**About this exercise:**
Would you restate the entries below word for word, starting at the first line and ending with the one that has "of benign human"?

Supplied records section start

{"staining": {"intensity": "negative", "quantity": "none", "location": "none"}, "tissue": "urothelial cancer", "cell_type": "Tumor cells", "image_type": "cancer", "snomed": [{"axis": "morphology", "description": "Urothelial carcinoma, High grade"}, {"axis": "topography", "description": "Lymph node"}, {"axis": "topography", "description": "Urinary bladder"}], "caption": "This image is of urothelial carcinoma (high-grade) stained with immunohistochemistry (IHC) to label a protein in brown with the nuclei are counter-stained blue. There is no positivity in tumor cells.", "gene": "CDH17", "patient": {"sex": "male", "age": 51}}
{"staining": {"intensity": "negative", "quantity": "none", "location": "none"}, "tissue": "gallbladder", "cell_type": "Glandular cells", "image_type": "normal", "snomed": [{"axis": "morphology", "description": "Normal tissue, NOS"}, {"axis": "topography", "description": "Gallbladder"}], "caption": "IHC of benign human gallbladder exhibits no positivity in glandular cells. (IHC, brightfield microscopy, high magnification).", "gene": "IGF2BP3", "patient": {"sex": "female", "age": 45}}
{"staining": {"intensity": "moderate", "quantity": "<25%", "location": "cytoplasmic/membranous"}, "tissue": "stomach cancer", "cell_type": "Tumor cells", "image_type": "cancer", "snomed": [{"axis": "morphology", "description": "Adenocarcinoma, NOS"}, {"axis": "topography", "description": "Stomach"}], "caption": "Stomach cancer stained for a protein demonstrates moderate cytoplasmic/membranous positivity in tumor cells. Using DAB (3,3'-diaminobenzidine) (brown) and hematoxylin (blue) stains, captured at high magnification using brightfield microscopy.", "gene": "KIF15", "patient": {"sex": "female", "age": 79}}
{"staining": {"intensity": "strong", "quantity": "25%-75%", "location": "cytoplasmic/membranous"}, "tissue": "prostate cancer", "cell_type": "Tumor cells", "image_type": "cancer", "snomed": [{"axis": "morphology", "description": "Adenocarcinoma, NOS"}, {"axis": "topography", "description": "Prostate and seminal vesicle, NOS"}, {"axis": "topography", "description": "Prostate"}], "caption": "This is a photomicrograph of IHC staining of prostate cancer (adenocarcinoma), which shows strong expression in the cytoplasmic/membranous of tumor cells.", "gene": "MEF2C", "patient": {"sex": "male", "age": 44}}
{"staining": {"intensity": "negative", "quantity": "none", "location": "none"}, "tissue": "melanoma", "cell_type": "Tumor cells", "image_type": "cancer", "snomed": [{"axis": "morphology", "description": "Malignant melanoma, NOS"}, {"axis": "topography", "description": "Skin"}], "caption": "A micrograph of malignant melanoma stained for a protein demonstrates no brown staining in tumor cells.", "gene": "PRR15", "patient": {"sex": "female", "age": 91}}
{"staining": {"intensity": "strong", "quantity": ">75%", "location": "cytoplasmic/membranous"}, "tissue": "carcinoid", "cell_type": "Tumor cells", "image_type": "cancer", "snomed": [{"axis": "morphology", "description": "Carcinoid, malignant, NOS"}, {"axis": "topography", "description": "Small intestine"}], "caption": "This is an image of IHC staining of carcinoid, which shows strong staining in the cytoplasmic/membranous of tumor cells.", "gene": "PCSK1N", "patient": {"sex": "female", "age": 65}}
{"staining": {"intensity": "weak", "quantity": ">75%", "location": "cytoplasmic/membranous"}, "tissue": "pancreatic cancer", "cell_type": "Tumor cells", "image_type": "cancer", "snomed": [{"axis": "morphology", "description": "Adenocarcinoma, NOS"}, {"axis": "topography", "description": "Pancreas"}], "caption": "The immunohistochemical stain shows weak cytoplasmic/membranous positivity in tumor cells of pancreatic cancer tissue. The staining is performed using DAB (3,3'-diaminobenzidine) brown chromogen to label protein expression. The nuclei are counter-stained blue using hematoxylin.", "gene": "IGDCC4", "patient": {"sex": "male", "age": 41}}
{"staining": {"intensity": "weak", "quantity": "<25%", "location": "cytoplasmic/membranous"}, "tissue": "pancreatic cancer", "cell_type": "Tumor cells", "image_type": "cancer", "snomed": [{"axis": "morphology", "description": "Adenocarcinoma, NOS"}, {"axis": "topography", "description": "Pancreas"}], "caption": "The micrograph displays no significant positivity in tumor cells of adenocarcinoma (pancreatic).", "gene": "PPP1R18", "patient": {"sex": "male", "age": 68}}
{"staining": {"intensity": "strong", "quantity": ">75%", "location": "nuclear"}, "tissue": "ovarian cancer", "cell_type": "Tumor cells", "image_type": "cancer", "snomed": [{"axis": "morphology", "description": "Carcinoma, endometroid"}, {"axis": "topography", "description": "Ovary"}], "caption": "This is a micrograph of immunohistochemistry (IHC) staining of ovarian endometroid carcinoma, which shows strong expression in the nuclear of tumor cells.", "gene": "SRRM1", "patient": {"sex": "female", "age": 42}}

Supplied records section end

**Task response:**
{"staining": {"intensity": "negative", "quantity": "none", "location": "none"}, "tissue": "urothelial cancer", "cell_type": "Tumor cells", "image_type": "cancer", "snomed": [{"axis": "morphology", "description": "Urothelial carcinoma, High grade"}, {"axis": "topography", "description": "Lymph node"}, {"axis": "topography", "description": "Urinary bladder"}], "caption": "This image is of urothelial carcinoma (high-grade) stained with immunohistochemistry (IHC) to label a protein in brown with the nuclei are counter-stained blue. There is no positivity in tumor cells.", "gene": "CDH17", "patient": {"sex": "male", "age": 51}}
{"staining": {"intensity": "negative", "quantity": "none", "location": "none"}, "tissue": "gallbladder", "cell_type": "Glandular cells", "image_type": "normal", "snomed": [{"axis": "morphology", "description": "Normal tissue, NOS"}, {"axis": "topography", "description": "Gallbladder"}], "caption": "IHC of benign human gallbladder exhibits no positivity in glandular cells. (IHC, brightfield microscopy, high magnification).", "gene": "IGF2BP3", "patient": {"sex": "female", "age": 45}}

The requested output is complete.